Given: \(A^{-1} = \frac{1}{7}\begin{bmatrix} 2 & 1 \\ -3 & 2 \end{bmatrix}\)

To find matrix A, we need to find the inverse of \(A^{-1}\).

Let \(B = A^{-1} = \frac{1}{7}\begin{bmatrix} 2 & 1 \\ -3 & 2 \end{bmatrix}\)

First, find the determinant of the matrix inside the scalar multiplication:

\(\text{det}\begin{bmatrix} 2 & 1 \\ -3 & 2 \end{bmatrix} = (2 \times 2) - (1 \times -3) = 4 + 3 = 7\)

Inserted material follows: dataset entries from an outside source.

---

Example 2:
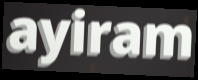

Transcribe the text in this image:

ayiram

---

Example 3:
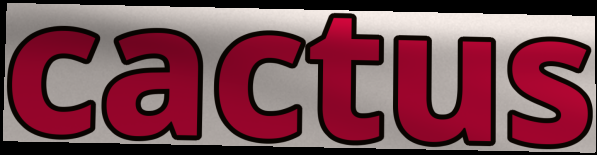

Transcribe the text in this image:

cactus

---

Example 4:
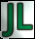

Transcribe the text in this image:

JL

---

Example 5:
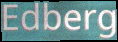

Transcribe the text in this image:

Edberg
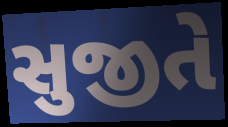
સુજીતે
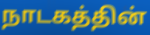
நாடகத்தின்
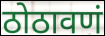
ठोठावणं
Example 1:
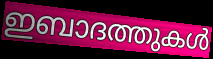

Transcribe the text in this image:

ഇബാദത്തുകൾ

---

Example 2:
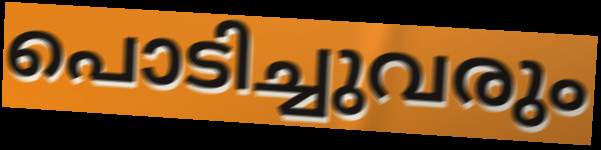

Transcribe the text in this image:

പൊടിച്ചുവരും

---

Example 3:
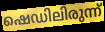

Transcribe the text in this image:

ഷെഡിലിരുന്ന്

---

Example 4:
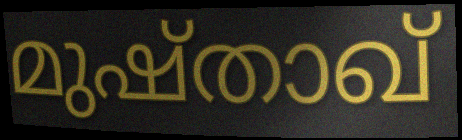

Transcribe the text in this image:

മുഷ്താഖ്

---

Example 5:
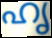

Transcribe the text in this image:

ഹൃ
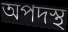
অপদস্থ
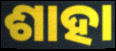
ଶାହା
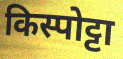
किस्पोट्टा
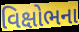
વિક્ષોભના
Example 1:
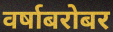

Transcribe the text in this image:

वर्षाबरोबर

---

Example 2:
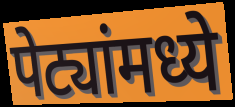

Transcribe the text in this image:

पेट्यांमध्ये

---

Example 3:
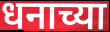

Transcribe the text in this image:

धनाच्या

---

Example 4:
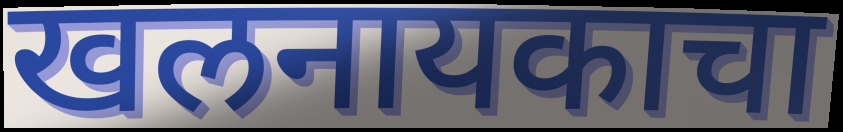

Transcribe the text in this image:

खलनायकाचा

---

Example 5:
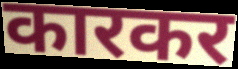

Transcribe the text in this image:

कारकर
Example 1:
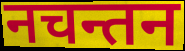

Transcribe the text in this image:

नचन्तन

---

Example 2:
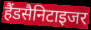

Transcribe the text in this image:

हैंडसैनिटाइजर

Now, find the inverse of the matrix inside the scalar multiplication:

\(\begin{bmatrix} 2 & 1 \\ -3 & 2 \end{bmatrix}^{-1} = \frac{1}{7}\begin{bmatrix} 2 & -1 \\ 3 & 2 \end{bmatrix}\)

Since \(B = \frac{1}{7}\begin{bmatrix} 2 & 1 \\ -3 & 2 \end{bmatrix}\), then \(B^{-1} = \left(\frac{1}{7}\begin{bmatrix} 2 & 1 \\ -3 & 2 \end{bmatrix}\right)^{-1} = 7 \begin{bmatrix} 2 & 1 \\ -3 & 2 \end{bmatrix}^{-1} = 7 \cdot \frac{1}{7} \begin{bmatrix} 2 & -1 \\ 3 & 2 \end{bmatrix} = \begin{bmatrix} 2 & -1 \\ 3 & 2 \end{bmatrix}\)

Therefore, \(A = \begin{bmatrix} 2 & -1 \\ 3 & 2 \end{bmatrix}\)